> DOCUMENT SEGMENT
################

Modern Homemakers

Teaching Your Children Money Matters by Rose Fres Fausto

It’s never too early to teach your children about money. Financial expert Rose Fres Fausto shares how parents can be their children’s effective money teachers.

Parents are the best teachers to their children when it comes to money behavior. You may not be confident about your own FQ (Financial Quotient—your ability to make sound decisions and actions in handling your finances), but your children will consciously or unconsciously acquire your money behavior.

Teach them to save up and be wise with their money while young—and learn other helpful tips as a money teacher from Rose Fres Fausto.

1. Open a bank account for your children as soon as they are born.

If you were not able to do this back then, do it now. Put all their angpaos, cash gifts, and other financial assets received in their account so that there is no commingling of funds from the start. You can do this by opening In Trust For (ITF) accounts for minors. When they start asking questions about money, wouldn’t it be great if you already have something to show them?

################

> DATA EXTRACT
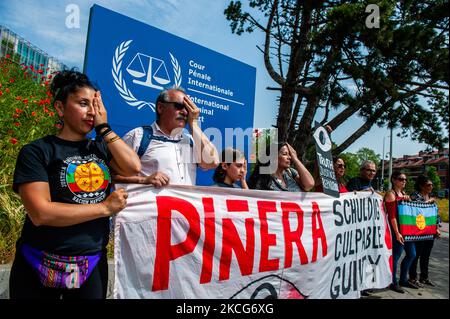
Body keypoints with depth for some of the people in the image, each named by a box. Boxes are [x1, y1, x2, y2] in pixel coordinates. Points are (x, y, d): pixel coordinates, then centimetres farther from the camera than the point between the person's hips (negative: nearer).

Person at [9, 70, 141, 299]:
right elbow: (40, 213, -20)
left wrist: (103, 128, -10)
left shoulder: (100, 147, 4)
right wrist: (105, 207, -17)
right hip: (41, 266, -3)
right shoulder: (36, 152, -10)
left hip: (93, 263, 3)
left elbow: (133, 168, -12)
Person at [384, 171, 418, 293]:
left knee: (411, 254, 14)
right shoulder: (391, 194, -11)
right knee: (396, 256, -2)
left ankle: (403, 280, 30)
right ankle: (393, 283, 12)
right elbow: (392, 215, -17)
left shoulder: (403, 193, 14)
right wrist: (397, 233, -21)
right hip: (396, 228, -9)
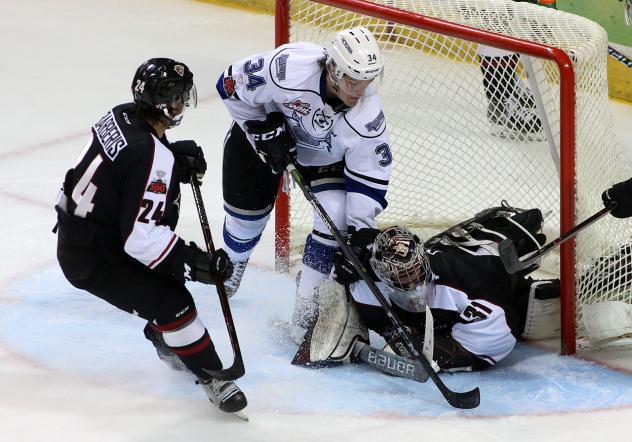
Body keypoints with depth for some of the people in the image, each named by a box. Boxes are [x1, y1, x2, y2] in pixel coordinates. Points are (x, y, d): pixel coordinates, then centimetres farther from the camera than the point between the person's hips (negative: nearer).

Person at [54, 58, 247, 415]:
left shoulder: (122, 116, -6)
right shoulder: (152, 158, -31)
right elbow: (142, 238, -31)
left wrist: (177, 156, 1)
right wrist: (197, 262, -27)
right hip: (93, 259, -10)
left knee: (169, 273, 27)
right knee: (172, 303, -12)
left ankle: (166, 341, 48)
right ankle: (212, 377, 1)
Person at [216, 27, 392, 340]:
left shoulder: (367, 114, -33)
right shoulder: (288, 68, -42)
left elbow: (370, 173, -23)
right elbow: (232, 84, -25)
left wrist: (360, 230, -27)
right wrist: (266, 131, -24)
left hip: (324, 153, 1)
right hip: (262, 128, -1)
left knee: (336, 216, -18)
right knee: (247, 214, 8)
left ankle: (306, 309, -5)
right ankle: (231, 267, 45)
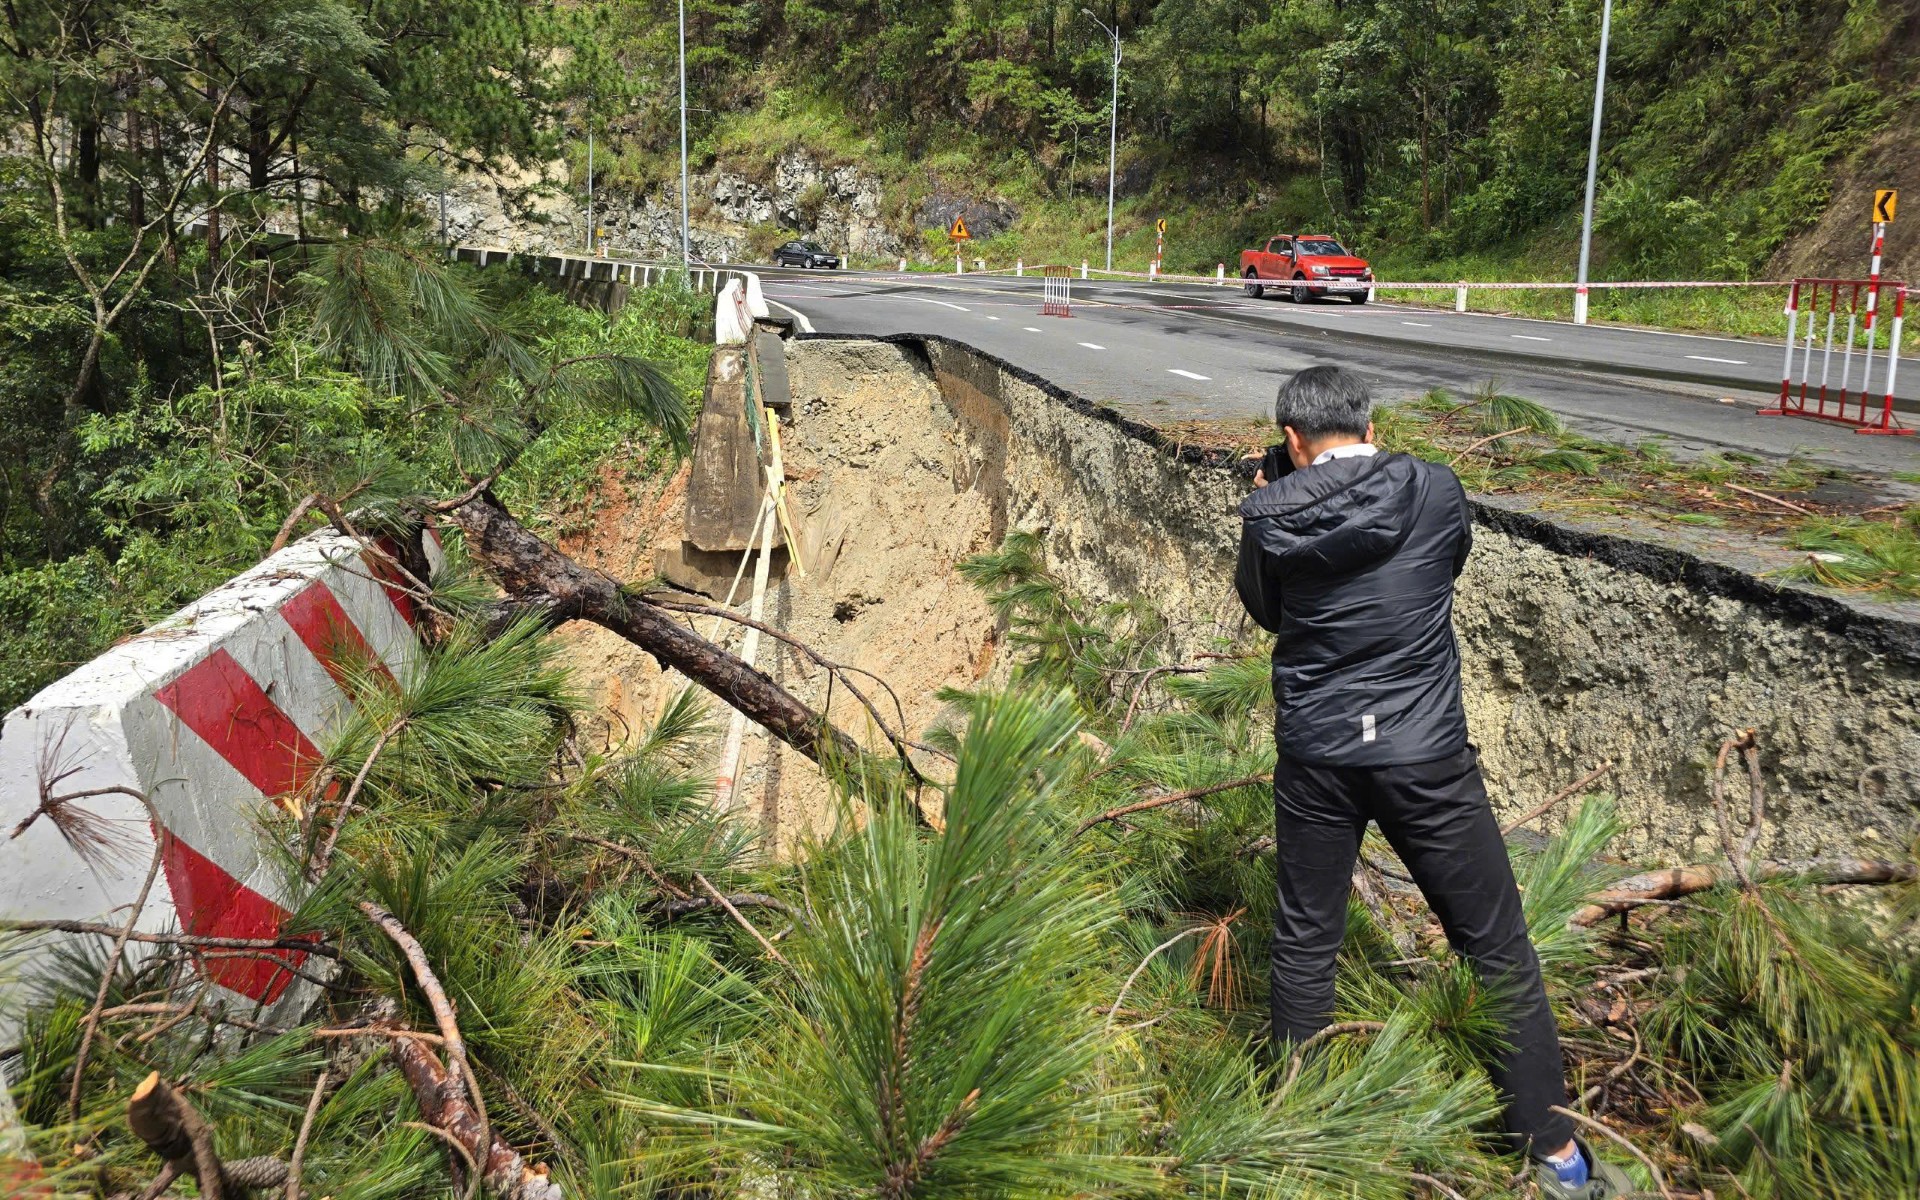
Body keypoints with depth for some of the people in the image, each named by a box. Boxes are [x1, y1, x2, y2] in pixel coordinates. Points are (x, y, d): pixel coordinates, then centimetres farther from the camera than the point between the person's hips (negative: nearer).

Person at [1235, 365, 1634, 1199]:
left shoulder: (1270, 514, -5)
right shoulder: (1436, 491, -6)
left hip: (1314, 757, 1)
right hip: (1424, 755, -1)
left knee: (1304, 944, 16)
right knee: (1498, 948, 10)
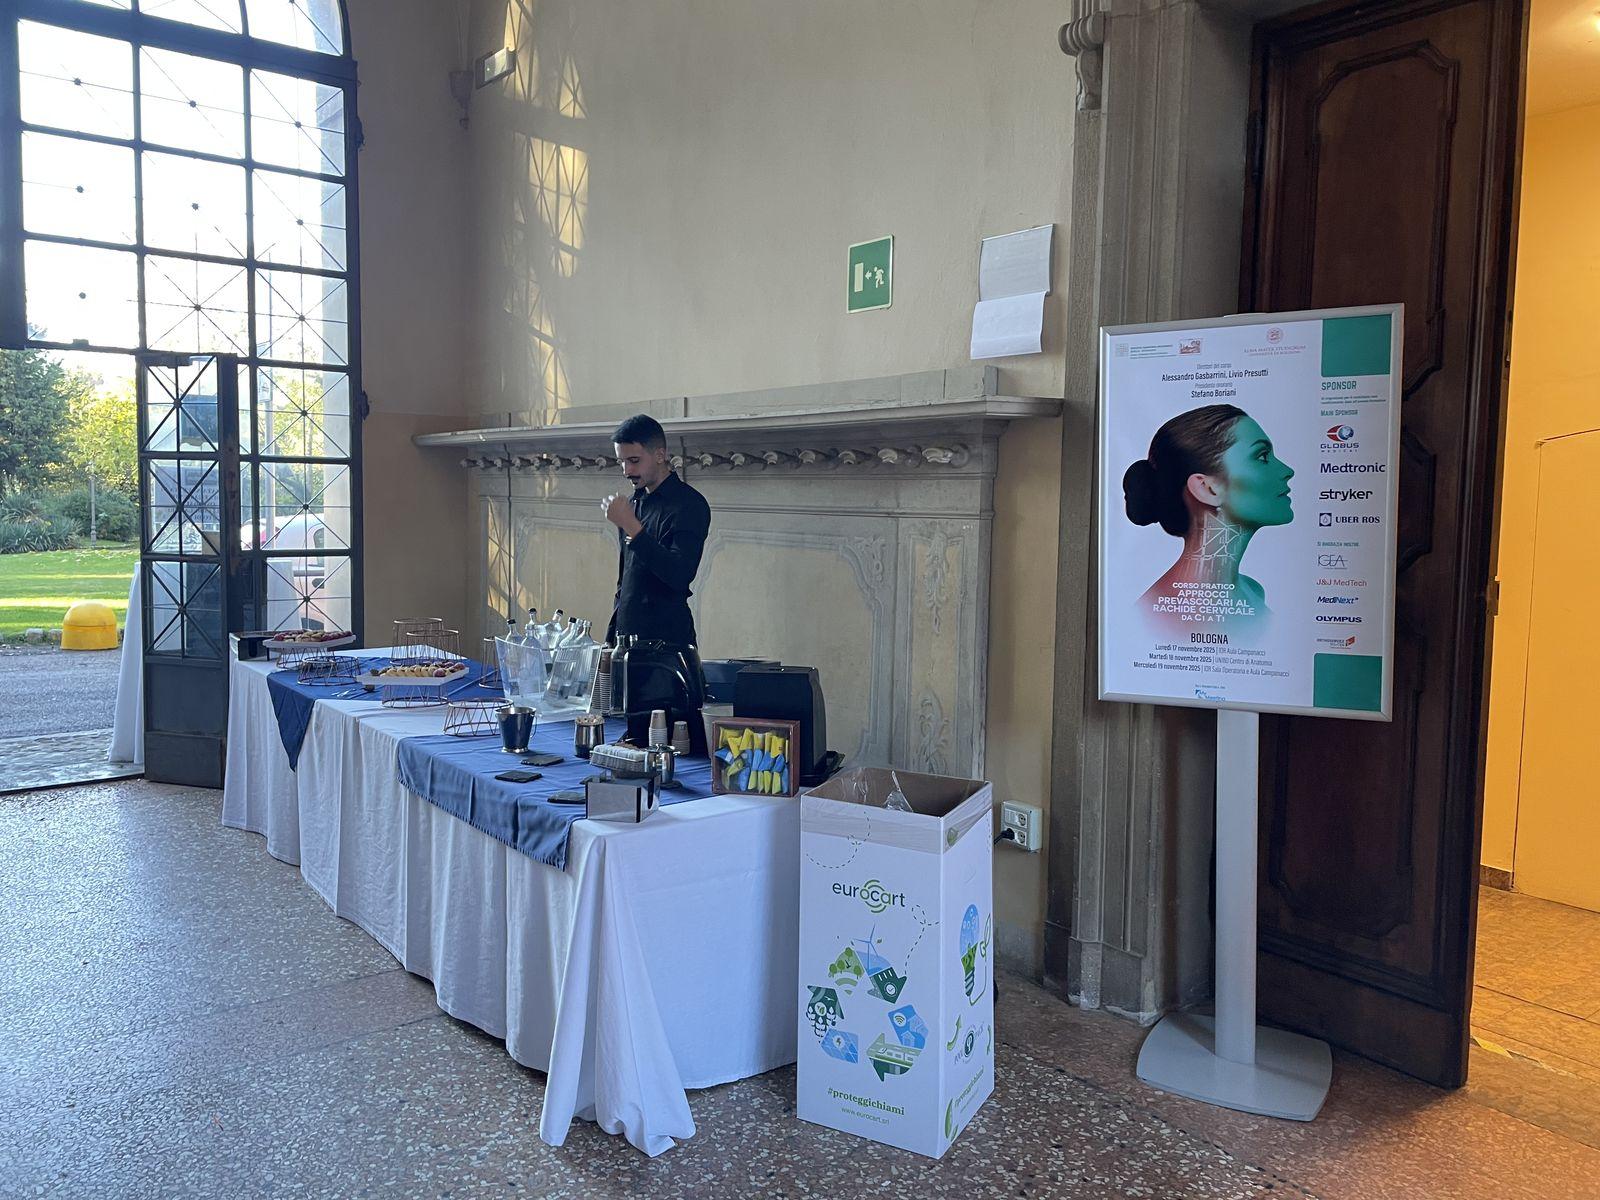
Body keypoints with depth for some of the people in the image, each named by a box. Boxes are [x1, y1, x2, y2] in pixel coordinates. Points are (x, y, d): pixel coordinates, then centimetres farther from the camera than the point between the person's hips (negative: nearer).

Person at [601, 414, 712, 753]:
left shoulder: (689, 505, -9)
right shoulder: (635, 500, 16)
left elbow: (680, 574, -24)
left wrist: (630, 525, -23)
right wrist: (613, 635, 19)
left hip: (665, 652, -8)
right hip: (629, 649, 8)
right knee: (634, 742, 9)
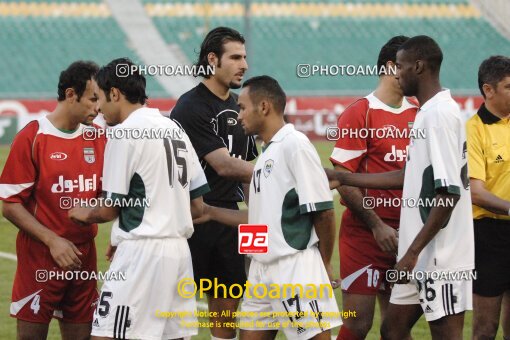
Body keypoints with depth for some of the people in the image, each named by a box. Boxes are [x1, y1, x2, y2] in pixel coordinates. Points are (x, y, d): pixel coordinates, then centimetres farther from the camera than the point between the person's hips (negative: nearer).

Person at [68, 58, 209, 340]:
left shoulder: (125, 132, -8)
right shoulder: (175, 130, 16)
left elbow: (111, 209, -8)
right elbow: (197, 206, 16)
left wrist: (85, 214, 12)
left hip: (141, 253, -8)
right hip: (179, 250, 9)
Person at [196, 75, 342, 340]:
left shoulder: (294, 144, -11)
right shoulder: (266, 154, 17)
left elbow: (323, 210, -13)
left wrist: (324, 265, -5)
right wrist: (211, 212, 22)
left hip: (296, 267, -9)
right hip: (262, 268, 9)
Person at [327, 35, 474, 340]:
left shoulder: (439, 113, -16)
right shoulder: (428, 112, 14)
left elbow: (448, 193, -22)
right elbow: (409, 177, 20)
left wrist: (413, 252, -21)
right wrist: (342, 178, 21)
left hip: (441, 257, -10)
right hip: (423, 257, 10)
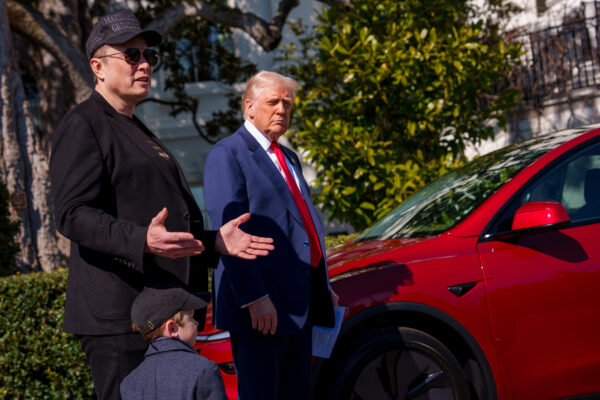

################

> REQUIRED TASKS
- 1) From the article on teaching children about money, output the passage starting at "It’s never too" and ending at "Rose Fres Fausto.".
- 2) In the article on teaching children about money, what type of account does it say can be opened for minors?
- 3) Write the next part of the article on teaching children about money, picking up after its final sentence.

> EXPECTED RESULTS
- 1)
It’s never too early to teach your children about money. Financial expert Rose Fres Fausto shares how parents can be their children’s effective money teachers.

Parents are the best teachers to their children when it comes to money behavior. You may not be confident about your own FQ (Financial Quotient—your ability to make sound decisions and actions in handling your finances), but your children will consciously or unconsciously acquire your money behavior.

Teach them to save up and be wise with their money while young—and learn other helpful tips as a money teacher from Rose Fres Fausto.

- 2) In Trust For (ITF) accounts.

- 3)
2. Be clear about the difference between needs and wants.

Needs are the things we can’t live without and wants are the things that are nice to have. Simple to define but the reality is that there is no universal way of categorizing needs and wants across families. You will have to figure out what these are for your own family and communicate them clearly to your children.

3. For young children, add books about money to your bedtime stories.

The Retelling of The Richest Man in Babylon is a story and activity book that you can read to your children regularly so that they will have a head start on the basic laws of money.

4. Have open and healthy communications about money.

Do not treat money as a taboo topic. In talking about money, always add the dimension of it being a tool to fulfill your core values.

5. Teach them the three basic laws of money.

a. Pay yourself first. This is teaching them the correct mindset about savings—i.e. it is not depriving oneself, but prioritizing oneself, especially for one’s future. Hack: Automate their savings. When giving them an allowance, direct a portion, say 20%, to their savings and investment account automatically.

b. Get only into a business that you understand and seek advice only from competent people. Encourage them to hone their God-given gifts because these will be future sources of income. Warn them against financial scams disguised as money experts.

c. Make your gold work for you. Make an army of golden slaves before you buy luxury. This is the lesson on delaying gratification. Shopping is fun but beware of the example you are showing your children. Tip: Buy luxury only if you can afford to buy 10 pieces of it.

6. Go beyond saving lessons and wow them with the magic of compounding.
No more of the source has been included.